Nel settore dei pubblici esercizi cresce l’allarme per la diffusione dei cosiddetti contratti “pirata”, ovvero accordi collettivi alternativi a quelli sottoscritti dalle principali sigle sindacali, che prevedono condizioni economiche e normative peggiorative per i lavoratori. La denuncia arriva da Fipe Confcommercio Veneto e Verona, che segnala un fenomeno in espansione anche sul territorio scaligero, con effetti distorsivi sul mercato del lavoro e sulla concorrenza tra imprese.
A lanciare il grido d’allarme sono il presidente di Fipe Confcommercio Veneto e Verona, Paolo Artelio, e il direttore generale di Confcommercio Verona, Nicola Dal Dosso, preoccupati per una situazione che rischia di diventare strutturale.
“Il Contratto Collettivo Nazionale del Lavoro dei pubblici esercizi, rinnovato nel 2024 e sottoscritto da Fipe Confcommercio, rimane il più applicato nel settore, con oltre il 92% di adesioni – sottolineano Artelio e Dal Dosso – ma la proliferazione di contratti meno onerosi per le imprese genera una concorrenza sleale e mina la qualità complessiva dell’occupazione”.
Il dumping contrattuale produce un effetto a catena: peggiora le condizioni lavorative, abbassa i salari e incide negativamente sul potere d’acquisto, riducendo la capacità di spesa delle famiglie e compromettendo la tenuta sociale ed economica del territorio. Non solo: i contratti minori spesso non prevedono né percorsi formativi né misure di welfare, privando i lavoratori di strumenti fondamentali per la crescita professionale e per la sicurezza sociale.
Secondo i dati del CNEL, su circa 1.000 contratti collettivi registrati, più di 250 riguardano il terziario, ma solo una quarantina risultano effettivamente applicati. Di questi, appena 18 sono firmati da Cgil, Cisl e Uil. Il resto comprende contratti che generano un divario retributivo annuo lordo tra i 3.000 e gli 8.000 euro, con gravi conseguenze anche sul fronte contributivo: un lavoratore su sette rischia di trovarsi privo di adeguata copertura previdenziale, di assistenza sanitaria integrativa e di altri diritti essenziali.

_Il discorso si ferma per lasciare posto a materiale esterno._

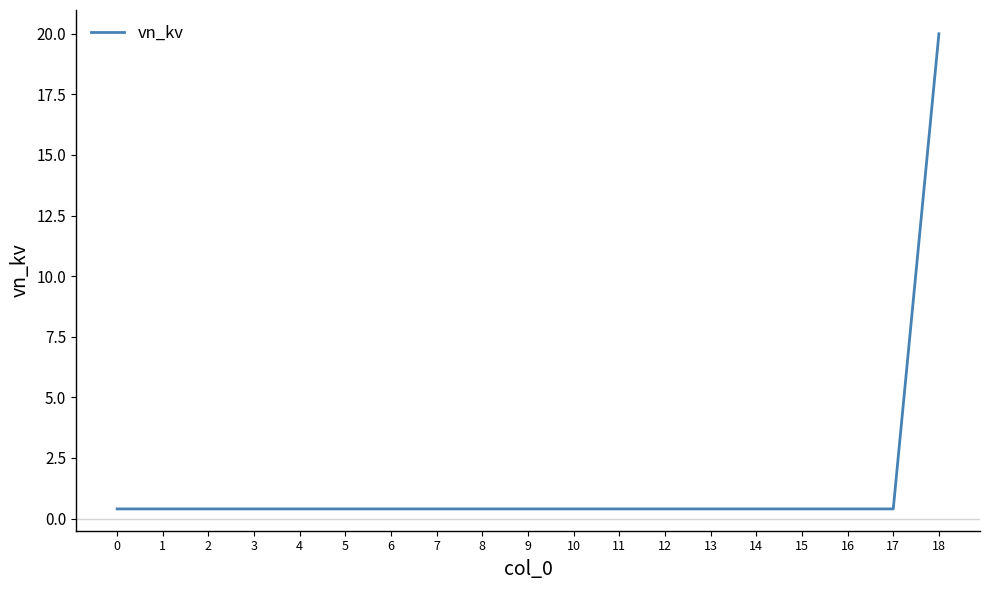

At which category does the chart reach its peak across all series?

18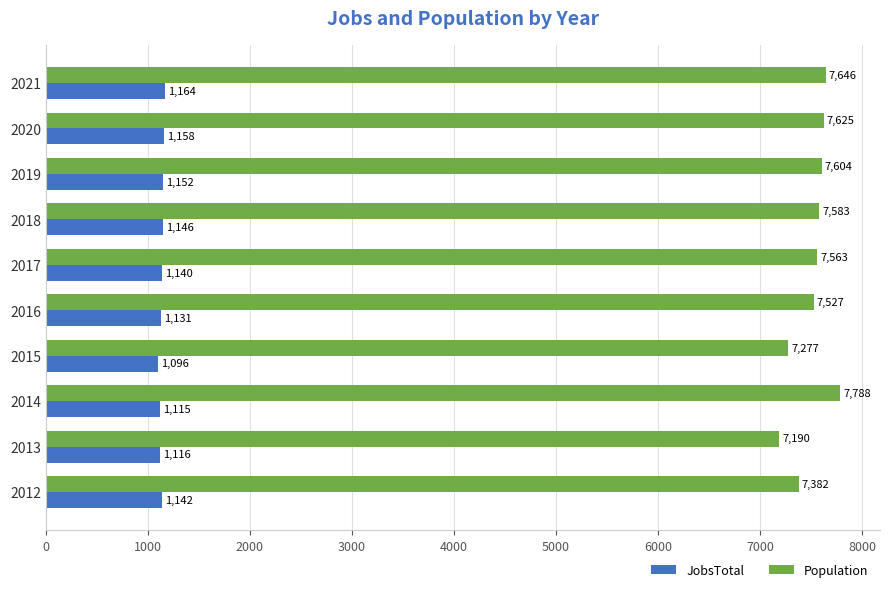

What is the minimum value shown in the chart?

1096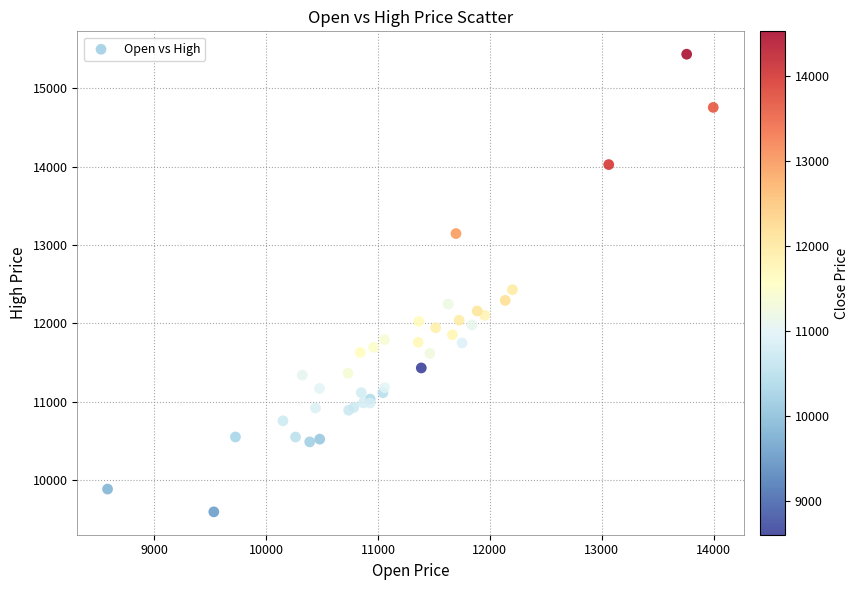

What Y value in the scatter plot is closest to 12515?

12430.5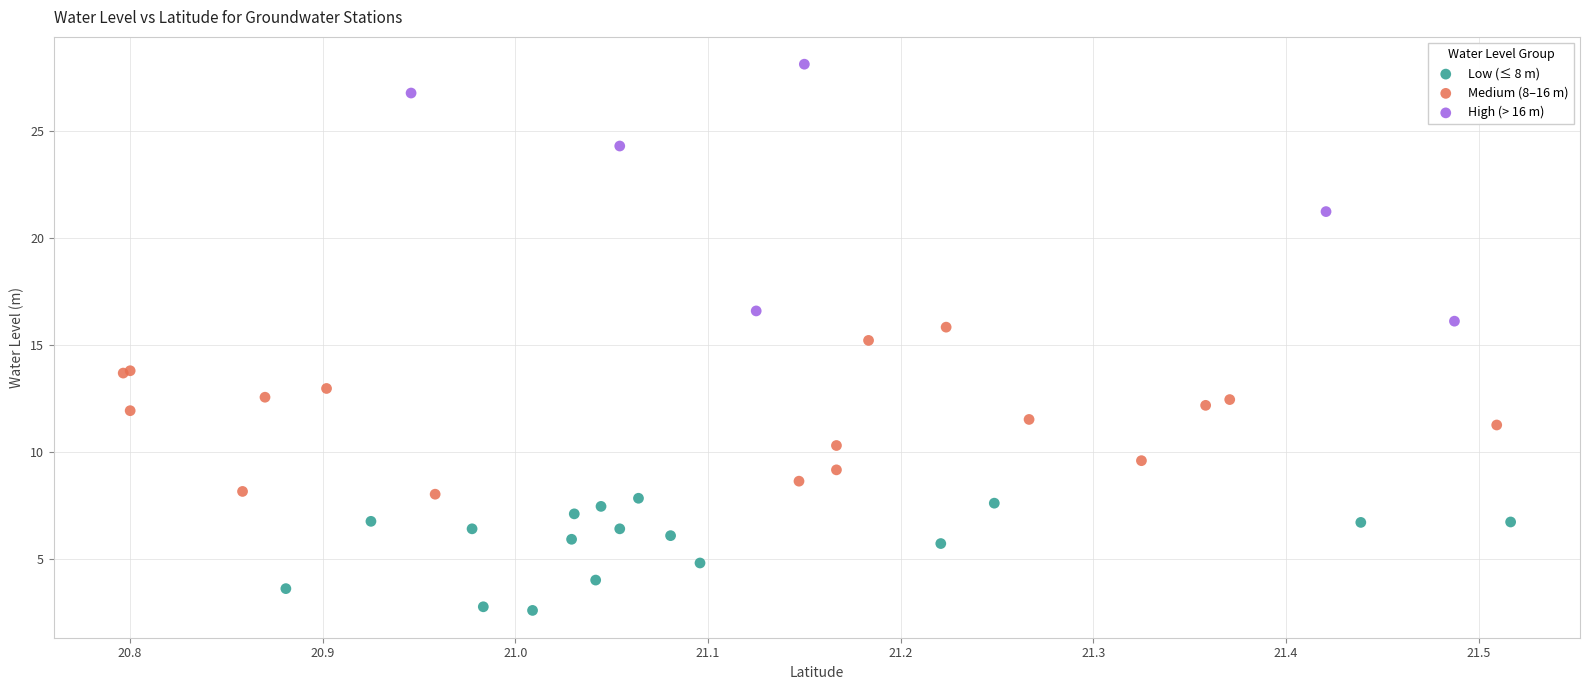

Which series reaches the maximum Y coordinate?

High (> 16 m)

Per fornire uno strumento pratico a imprese, consulenti, istituzioni e organi di controllo, Fipe Confcommercio ha pubblicato – in collaborazione con Adapt e con il sostegno dell’Ente Bilaterale Nazionale del Turismo – la seconda edizione del Manuale sul dumping contrattuale nei pubblici esercizi. Il volume offre indicazioni operative per riconoscere i contratti non rappresentativi e per valutare gli impatti concreti in termini di tutele e retribuzioni.
“L’obiettivo è promuovere una cultura della legalità nei rapporti di lavoro – dichiarano Artelio e Dal Dosso –. Applicare un contratto collettivo ufficiale è oggi imprescindibile, soprattutto in un settore come bar e ristorazione, dove la qualità del servizio dipende dalla professionalità e dalla motivazione dei dipendenti”.

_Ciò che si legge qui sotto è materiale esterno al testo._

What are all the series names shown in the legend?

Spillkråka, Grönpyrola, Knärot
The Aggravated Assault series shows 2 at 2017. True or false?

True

Oltre al rischio di sanzioni, le imprese che scelgono contratti pirata compromettono la fidelizzazione del personale, un aspetto particolarmente critico in un momento storico in cui la ricerca di risorse umane qualificate è sempre più complessa. La normativa vigente, come ricorda l’Ispettorato Nazionale del Lavoro, prevede infatti che le aziende che non applicano contratti collettivi comparativamente più rappresentativi non possano accedere a benefici normativi e contributivi (art. 1, comma 1175, legge 296/2006).
In questo contesto, Confcommercio Verona e Fipe Confcommercio Verona ribadiscono il proprio impegno a collaborare con l’Inps, l’Ispettorato del lavoro e gli enti preposti ai controlli per tutelare le imprese corrette e contrastare le pratiche scorrette.“Un sistema equo e trasparente – concludono Artelio e Dal Dosso – è la base per garantire qualità al settore e dignità al lavoro”.